Some years after completion a number of failures occurred in the blue/grey heat strengthened glass in the curtain walls. These failures were ultimately proved, after exhaustive tests by CSIRO, to have originated from minute nickel sulphide impurities in the glass.
Further impetus to the modern idiom, came with the arrival in Australia in 1948 of Harry Seidler, who had trained at Harvard University under Gropius. In his Australia Square project, Sydney (Fig. 50) (1967), Seidler demonstrated his mastery at solving a central-city high-rise situation thus effectively introducing large scale modern architecture to the Australian public.

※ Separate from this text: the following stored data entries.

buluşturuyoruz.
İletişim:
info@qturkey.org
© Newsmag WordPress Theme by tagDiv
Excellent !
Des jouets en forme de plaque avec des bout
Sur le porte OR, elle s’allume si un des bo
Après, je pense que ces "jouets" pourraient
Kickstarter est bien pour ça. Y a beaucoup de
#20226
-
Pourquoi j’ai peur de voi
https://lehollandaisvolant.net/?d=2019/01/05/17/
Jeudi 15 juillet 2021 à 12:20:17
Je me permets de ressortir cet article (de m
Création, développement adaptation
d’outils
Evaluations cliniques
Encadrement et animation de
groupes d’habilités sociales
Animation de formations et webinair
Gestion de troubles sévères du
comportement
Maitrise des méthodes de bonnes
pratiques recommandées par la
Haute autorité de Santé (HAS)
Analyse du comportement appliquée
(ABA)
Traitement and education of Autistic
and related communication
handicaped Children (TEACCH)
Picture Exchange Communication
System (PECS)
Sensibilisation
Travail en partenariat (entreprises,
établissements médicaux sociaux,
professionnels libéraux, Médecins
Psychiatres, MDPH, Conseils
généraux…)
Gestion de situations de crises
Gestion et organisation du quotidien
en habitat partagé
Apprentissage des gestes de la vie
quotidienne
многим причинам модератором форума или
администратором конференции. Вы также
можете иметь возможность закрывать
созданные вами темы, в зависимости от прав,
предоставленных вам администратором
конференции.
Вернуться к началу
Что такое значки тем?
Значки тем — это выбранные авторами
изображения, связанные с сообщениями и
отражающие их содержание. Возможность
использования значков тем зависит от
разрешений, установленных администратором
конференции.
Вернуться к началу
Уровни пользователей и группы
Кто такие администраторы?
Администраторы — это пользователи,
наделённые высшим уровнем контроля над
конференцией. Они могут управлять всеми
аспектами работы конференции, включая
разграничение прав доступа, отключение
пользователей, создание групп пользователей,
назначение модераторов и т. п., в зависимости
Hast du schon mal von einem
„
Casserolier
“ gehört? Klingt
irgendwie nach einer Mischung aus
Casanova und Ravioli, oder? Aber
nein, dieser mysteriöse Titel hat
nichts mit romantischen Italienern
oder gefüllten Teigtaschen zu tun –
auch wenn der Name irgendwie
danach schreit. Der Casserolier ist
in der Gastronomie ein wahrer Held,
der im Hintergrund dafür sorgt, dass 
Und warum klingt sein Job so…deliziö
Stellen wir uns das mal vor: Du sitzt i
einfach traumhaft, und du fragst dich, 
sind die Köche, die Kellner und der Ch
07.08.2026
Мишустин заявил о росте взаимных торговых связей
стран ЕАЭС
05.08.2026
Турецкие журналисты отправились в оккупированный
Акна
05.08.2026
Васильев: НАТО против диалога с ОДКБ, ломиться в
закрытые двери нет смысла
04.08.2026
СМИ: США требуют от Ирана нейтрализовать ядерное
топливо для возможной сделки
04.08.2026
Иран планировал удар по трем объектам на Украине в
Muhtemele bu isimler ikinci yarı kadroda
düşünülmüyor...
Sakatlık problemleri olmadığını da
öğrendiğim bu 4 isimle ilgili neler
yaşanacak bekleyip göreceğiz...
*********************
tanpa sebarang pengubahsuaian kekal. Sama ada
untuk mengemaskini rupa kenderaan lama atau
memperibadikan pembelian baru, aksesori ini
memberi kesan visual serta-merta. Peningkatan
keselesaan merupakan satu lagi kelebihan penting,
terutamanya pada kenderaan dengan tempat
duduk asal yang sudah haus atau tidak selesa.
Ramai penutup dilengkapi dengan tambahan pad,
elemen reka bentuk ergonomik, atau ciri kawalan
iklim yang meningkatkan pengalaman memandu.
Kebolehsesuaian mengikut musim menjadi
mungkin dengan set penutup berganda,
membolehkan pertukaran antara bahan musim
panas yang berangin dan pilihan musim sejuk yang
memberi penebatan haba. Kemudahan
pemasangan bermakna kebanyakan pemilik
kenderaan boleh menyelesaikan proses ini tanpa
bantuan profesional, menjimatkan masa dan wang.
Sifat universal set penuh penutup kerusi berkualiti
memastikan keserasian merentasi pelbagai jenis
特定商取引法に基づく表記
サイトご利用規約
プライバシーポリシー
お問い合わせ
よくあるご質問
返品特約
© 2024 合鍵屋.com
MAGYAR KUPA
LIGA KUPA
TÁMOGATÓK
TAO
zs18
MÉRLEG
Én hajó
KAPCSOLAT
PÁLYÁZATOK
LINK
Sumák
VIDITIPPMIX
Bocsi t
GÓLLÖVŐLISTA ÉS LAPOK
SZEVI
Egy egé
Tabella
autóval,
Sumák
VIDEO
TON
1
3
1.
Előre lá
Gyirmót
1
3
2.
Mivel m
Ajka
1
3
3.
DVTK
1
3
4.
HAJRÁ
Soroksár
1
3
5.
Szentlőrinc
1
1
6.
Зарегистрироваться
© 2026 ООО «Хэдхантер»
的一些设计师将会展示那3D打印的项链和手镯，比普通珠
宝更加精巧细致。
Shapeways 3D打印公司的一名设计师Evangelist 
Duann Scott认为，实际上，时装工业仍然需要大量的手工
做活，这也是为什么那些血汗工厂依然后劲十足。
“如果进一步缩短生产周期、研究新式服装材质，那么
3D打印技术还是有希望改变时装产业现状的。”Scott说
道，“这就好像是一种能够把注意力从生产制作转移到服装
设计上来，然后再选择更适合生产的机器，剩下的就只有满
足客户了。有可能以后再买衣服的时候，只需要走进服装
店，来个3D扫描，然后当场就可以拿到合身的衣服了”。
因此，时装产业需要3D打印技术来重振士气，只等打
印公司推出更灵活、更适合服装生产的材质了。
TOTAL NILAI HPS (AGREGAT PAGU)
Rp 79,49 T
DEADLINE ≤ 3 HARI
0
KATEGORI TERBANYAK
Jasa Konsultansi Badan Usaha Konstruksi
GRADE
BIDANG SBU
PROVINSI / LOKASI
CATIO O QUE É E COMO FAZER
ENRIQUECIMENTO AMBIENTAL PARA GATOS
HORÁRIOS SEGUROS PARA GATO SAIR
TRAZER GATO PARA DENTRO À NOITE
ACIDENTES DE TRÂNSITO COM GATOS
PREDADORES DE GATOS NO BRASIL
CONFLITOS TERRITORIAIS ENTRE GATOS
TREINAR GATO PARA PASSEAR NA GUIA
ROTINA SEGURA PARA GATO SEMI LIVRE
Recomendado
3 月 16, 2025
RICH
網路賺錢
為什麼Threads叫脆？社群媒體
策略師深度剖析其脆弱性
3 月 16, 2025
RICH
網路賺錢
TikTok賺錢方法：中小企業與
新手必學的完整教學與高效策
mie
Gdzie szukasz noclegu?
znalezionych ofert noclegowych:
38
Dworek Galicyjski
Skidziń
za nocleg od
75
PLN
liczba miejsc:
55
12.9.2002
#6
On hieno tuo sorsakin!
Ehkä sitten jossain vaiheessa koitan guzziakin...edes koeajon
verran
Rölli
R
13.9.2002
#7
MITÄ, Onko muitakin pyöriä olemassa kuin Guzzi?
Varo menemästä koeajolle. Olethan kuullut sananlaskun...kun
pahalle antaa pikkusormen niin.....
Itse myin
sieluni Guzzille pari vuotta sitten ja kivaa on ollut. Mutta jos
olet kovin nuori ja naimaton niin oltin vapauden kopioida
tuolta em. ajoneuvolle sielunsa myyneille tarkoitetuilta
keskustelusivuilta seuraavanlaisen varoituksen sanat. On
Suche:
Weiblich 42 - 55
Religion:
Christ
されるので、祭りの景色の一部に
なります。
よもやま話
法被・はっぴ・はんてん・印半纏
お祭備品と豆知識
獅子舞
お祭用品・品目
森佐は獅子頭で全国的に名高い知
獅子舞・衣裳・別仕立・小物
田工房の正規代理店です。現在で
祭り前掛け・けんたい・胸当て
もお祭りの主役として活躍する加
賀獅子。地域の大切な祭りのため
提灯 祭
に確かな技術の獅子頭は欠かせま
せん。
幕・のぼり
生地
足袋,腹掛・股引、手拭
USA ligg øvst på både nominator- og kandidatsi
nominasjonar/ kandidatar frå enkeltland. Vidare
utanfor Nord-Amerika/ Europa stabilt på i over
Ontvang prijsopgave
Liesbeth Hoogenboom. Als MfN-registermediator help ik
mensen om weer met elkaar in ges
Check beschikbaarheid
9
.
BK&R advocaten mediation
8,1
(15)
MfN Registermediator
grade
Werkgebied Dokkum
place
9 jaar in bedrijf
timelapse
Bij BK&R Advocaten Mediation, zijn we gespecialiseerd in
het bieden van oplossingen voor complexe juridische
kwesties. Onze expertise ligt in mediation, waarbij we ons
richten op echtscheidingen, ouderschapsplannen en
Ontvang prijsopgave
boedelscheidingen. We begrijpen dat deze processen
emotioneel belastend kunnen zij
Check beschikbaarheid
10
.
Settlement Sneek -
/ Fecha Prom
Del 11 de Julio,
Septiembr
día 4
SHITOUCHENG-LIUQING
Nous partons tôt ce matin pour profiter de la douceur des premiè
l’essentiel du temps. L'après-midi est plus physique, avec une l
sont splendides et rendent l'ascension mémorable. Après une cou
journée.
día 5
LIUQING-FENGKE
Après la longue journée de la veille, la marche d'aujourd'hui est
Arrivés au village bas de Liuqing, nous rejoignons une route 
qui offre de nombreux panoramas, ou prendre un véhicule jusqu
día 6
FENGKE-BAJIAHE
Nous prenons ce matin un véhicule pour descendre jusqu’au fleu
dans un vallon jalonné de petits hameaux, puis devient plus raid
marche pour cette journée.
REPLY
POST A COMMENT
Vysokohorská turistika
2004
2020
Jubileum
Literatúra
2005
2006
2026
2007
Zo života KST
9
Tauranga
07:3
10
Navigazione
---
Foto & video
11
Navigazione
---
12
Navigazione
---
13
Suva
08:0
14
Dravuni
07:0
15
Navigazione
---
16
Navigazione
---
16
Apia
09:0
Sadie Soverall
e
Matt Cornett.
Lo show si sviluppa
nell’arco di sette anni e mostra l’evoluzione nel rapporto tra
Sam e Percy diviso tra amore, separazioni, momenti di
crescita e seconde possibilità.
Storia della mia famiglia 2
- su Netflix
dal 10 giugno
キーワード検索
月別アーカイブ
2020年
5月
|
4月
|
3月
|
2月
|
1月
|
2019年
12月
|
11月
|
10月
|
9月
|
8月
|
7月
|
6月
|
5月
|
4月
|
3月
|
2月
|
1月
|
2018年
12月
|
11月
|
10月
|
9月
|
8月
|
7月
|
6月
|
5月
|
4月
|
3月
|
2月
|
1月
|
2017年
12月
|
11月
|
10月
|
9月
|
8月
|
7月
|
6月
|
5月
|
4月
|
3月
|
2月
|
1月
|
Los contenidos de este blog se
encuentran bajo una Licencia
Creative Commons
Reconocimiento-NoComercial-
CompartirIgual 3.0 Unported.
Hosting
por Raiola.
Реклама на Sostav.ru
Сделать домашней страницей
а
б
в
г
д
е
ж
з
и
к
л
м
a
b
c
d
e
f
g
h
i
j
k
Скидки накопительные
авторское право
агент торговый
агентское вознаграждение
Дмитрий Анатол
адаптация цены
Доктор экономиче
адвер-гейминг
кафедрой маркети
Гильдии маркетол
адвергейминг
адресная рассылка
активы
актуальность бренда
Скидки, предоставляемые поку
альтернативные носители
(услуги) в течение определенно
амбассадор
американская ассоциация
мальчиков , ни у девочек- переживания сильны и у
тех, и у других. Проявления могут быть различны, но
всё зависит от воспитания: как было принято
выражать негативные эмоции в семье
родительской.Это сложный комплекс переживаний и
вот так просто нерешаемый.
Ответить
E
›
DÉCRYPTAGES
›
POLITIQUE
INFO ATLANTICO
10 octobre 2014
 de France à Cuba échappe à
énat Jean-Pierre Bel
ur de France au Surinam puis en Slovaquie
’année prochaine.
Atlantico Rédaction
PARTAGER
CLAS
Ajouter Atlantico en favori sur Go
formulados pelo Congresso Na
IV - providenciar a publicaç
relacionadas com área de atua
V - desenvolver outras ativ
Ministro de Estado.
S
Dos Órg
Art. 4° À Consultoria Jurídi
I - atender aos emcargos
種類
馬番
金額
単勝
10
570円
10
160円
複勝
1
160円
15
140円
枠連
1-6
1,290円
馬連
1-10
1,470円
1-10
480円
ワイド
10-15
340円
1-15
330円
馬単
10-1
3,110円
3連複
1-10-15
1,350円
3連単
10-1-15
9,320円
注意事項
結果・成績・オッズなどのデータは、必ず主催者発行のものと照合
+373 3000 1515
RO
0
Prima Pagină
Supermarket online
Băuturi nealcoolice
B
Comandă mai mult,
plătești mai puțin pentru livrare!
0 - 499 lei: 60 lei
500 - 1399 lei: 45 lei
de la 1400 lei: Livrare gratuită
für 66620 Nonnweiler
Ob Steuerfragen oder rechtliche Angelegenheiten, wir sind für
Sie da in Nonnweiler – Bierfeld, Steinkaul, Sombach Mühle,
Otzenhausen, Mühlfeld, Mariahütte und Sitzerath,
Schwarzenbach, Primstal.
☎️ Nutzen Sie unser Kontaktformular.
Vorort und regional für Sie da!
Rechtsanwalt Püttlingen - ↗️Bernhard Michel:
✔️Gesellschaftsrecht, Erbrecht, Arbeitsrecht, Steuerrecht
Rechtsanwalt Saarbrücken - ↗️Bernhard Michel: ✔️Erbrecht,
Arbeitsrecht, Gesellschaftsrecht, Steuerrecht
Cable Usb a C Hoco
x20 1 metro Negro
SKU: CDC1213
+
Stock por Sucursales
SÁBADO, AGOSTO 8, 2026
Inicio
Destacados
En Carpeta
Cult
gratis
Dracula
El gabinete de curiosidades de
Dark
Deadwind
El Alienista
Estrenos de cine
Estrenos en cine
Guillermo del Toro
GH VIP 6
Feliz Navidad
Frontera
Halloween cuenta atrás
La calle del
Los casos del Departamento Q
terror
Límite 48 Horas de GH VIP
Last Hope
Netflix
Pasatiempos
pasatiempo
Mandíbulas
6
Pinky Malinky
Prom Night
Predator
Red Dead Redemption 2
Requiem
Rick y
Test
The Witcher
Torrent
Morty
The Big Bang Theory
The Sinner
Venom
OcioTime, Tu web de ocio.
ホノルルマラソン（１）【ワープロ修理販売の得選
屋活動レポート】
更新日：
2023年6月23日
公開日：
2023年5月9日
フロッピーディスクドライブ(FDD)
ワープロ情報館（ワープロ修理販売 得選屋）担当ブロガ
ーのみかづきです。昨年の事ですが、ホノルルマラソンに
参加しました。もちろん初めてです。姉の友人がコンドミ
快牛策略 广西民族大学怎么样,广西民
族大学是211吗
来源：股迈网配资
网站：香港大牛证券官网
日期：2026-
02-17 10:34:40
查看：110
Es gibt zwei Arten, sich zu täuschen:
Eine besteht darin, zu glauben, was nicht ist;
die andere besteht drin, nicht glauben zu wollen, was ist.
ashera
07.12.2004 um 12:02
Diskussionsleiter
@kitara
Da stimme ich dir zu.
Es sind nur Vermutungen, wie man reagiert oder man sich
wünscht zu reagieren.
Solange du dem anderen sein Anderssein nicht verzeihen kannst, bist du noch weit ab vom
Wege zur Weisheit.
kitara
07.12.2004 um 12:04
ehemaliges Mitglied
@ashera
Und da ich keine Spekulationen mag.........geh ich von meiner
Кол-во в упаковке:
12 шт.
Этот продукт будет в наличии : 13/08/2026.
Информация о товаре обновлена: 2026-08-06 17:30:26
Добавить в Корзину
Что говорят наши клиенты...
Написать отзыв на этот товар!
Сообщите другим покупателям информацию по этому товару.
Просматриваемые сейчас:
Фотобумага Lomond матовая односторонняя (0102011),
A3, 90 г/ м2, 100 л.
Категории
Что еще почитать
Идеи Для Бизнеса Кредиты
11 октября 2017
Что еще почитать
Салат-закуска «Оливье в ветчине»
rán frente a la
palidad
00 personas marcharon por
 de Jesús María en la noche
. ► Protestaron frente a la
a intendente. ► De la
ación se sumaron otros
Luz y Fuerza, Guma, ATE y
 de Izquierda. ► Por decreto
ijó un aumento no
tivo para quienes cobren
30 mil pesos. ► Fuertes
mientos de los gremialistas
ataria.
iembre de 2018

By freeing the ground level of this previously congested inner city site, it won much-needed public open space, and its structural forms clearly evidenced the design imprint of the famed Italian engineer, Pier Luigi Nervi, who collaborated with Seidler on the scheme.
50 Australia Square, the office Tower, Sydney. Nervi's structure design is evident.
Several years later they again collaborated on the larger and more complex MLC Centre (1975) (Fig. 51), fronting Martin Place in Sydney, and incorporating a redesigned Theatre Royal. The high-rise office tower, octagonal in plan, its great structural corner shafts tapered towards the top, and the foyer ceilings to tower and theatre demonstrating anew Nervi's structural artistry, again allowed at street level significant public open space, here arranged on two levels. But Seidler went further and integrated the air-conditioning and service ducts into the concave-shaped beams that formed the spandrels to each floor, their deep reveals providing sun-protection for the offices within. It marked an overall design synthesis of structure and services rare in modern Australian architecture.